Azat kadının söyledikleriyle daha da fazla çattı kaşlarını. Allak bullak olan zihnini bir ümit dinlendirmeye geldiği bu yerde bir anda karşısında beliren kadının ne demek istediğini anlamıyordu. Ona cevap vermesine kalmadan konuşmaya devam etti kadın.
"Lütfen dediklerimi yanlış anlamayın. Sadece gözeriniz çok hüzünlü bakıyordu manzaraya. Sanki ruhunuz can çekişiyor gibiydi." Cümlesini bitirip sustu Bahar.
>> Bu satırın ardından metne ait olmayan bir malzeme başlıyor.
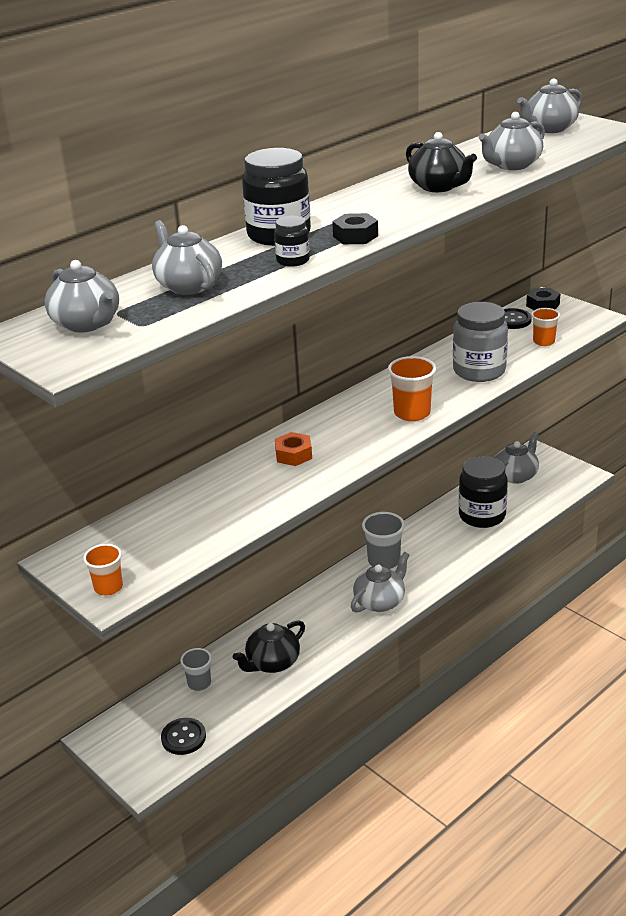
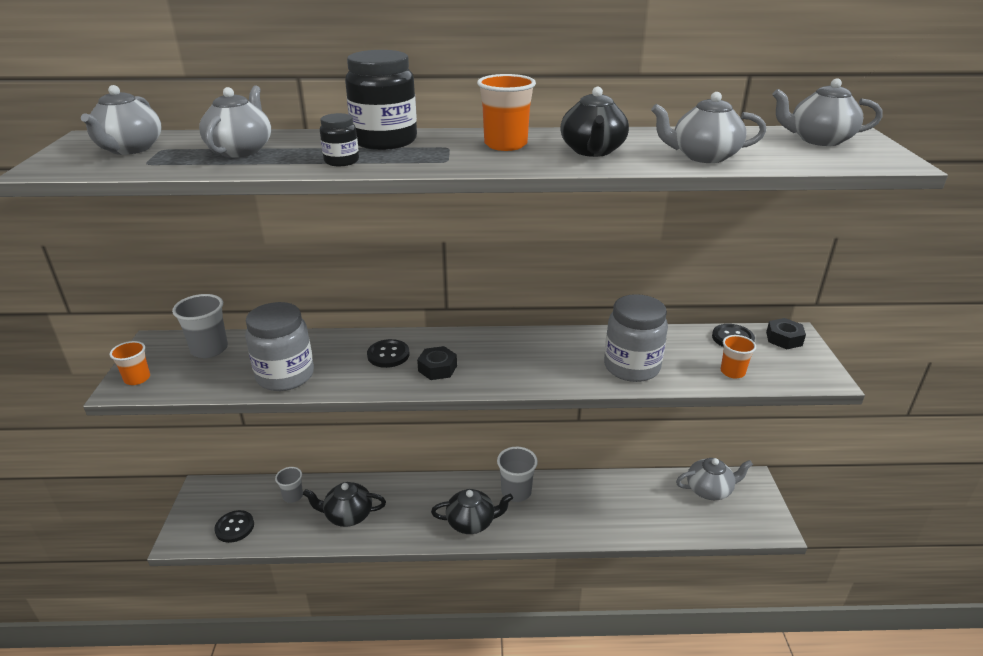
camera: 40 degrees right, 0 degrees up
orange nut [275,432,312,466] -> black button [367,339,410,368]
black nut [332,213,378,244] -> black nut moved to [417,346,457,380]
grey teapot [351,552,409,613] -> black teapot [431,489,513,534]
orange cup [388,356,436,421] -> orange cup moved to [477,74,536,151]
black jar [459,456,508,528] -> none
none -> grey cup [172,294,228,358]
none -> grey jar [245,302,314,391]

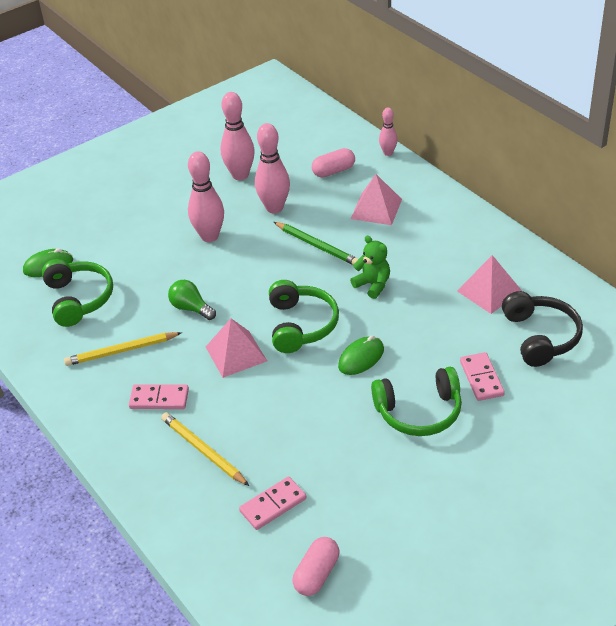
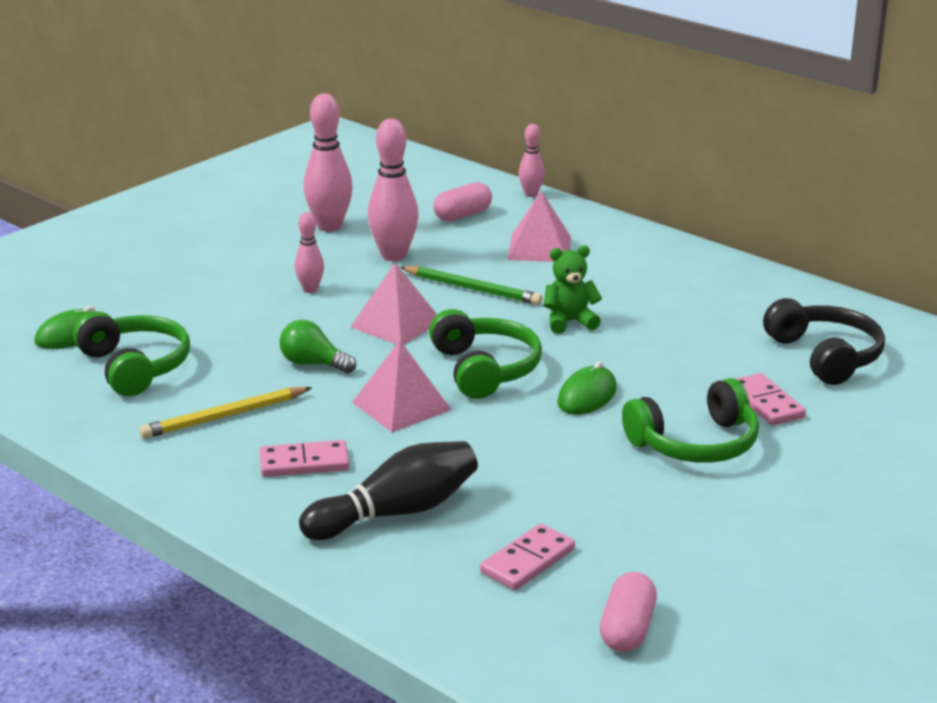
camera: 15 degrees left, 15 degrees down
yellow pencil [161,413,249,486] -> black bowling pin [299,441,478,540]
pink bowling pin [188,151,224,242] -> pink bowling pin [295,212,324,293], size x0.56
green teddy bear [350,236,390,299] -> green teddy bear turned 45 degrees counterclockwise [543,245,602,334]
pink pyramid [457,255,522,314] -> pink pyramid moved to [351,263,437,345]

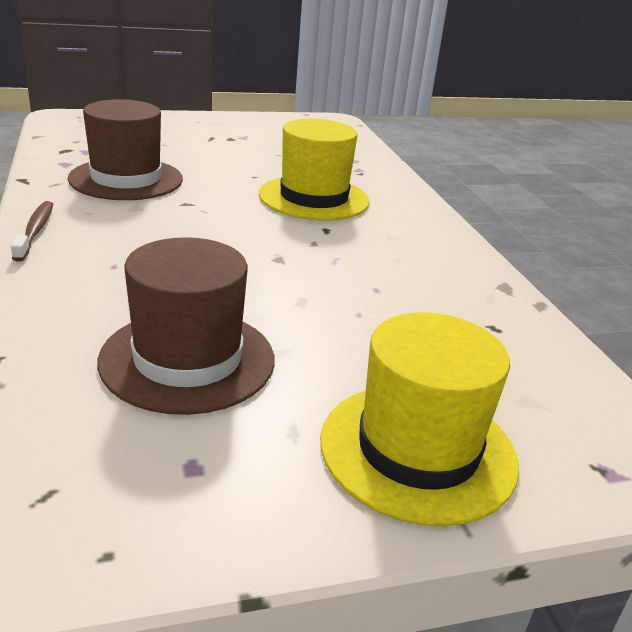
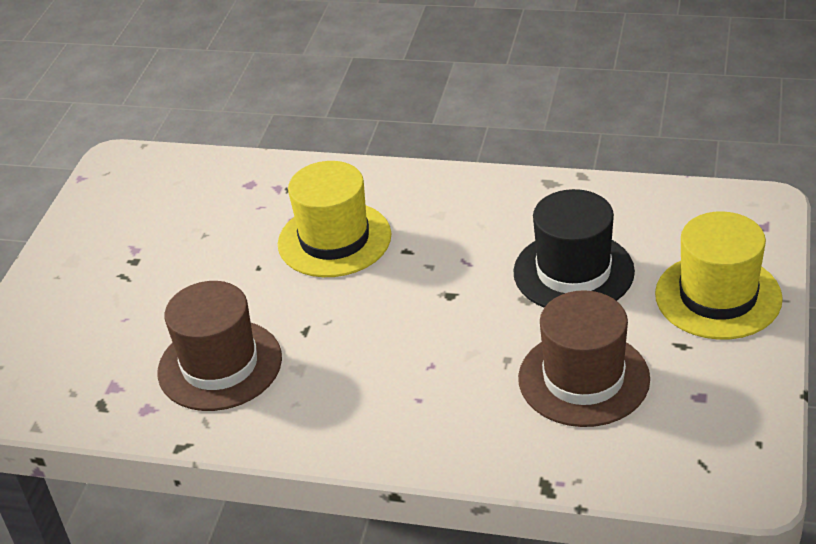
camera: 55 degrees left, 10 degrees up
brown toothbrush [11,201,53,262] -> none
none -> black hat [513,189,635,307]

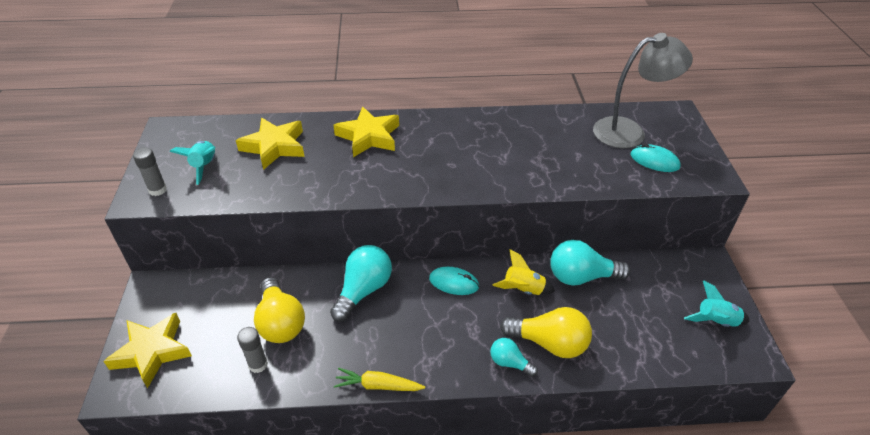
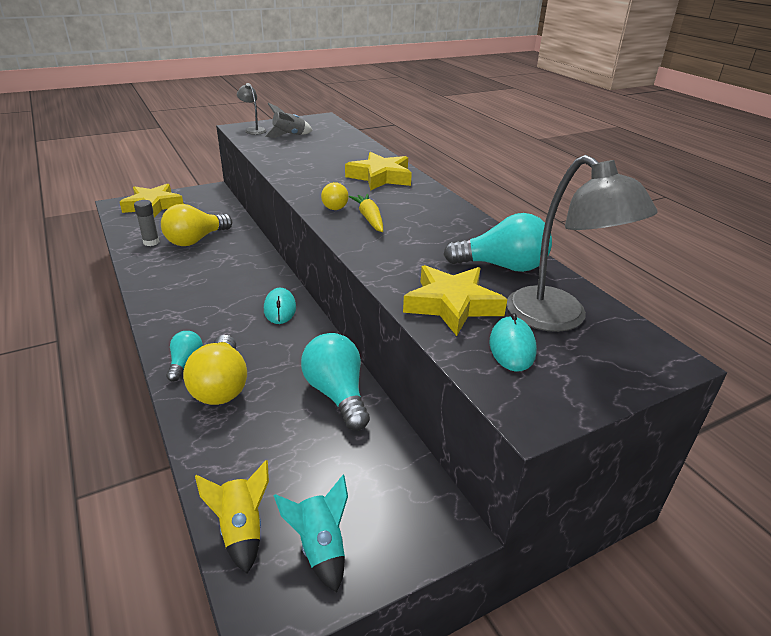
camera: 65 degrees right, 10 degrees down
grey glue stick [133,147,167,196] -> grey lamp [237,83,267,135]
turquoise rocket [170,141,216,185] -> grey rocket [265,103,313,138]
yellow star [236,118,305,170] -> yellow star moved to [403,265,507,336]
turquoise light bulb [330,245,392,322] -> turquoise light bulb moved to [443,213,552,272]
yellow carrot [334,368,425,391] -> yellow carrot moved to [348,194,383,232]
yellow rocket [492,249,555,295] -> yellow rocket moved to [195,460,269,574]
none -> yellow light bulb [321,182,348,210]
Aslında kendini açıklamak istiyordu. 'Ben karşımda acı çeken bir insan olduğunda dayanamıyorum, ona sarılmak ve acısına ortak olmak istiyorum' diyemiyordu.
'Ama tanımadığın insanlara bunu yapmaman gerekiyor Bahar!' diyen iç sesine hak vermeden edemedi. Evet bu yaptığı yanlıştı belkide ama kendine engel olamıyordu. Bu adam o kadar acılı bakıyordu ki.. oturduğu yerde ister istemez onu izlemiş ve yanına gelmeden edememişti.
Simdi ise ne yapacağını bilmez bir şekilde kendisine boş, gizlemeye çalıştığı ama az da olsa kendini belli eden hüzünlü bakışlarla bakan adamın karşısında duruyordu. Onu burada tutan, bu adamın yanına çeken bir şey vardı sanki.
Bir an gitmek istedi. Arkasını dönüp gitmek. Ama yapamadı.
Ondan gidemedi.
Onun yerine güçsüzce iki yana açtı kollarını. Karşındaki adamdan kendisine yansıyan hüzünlü, birazda mahcup gözlerde ona baktı ve fısıldadı. "Sarılayım mı?"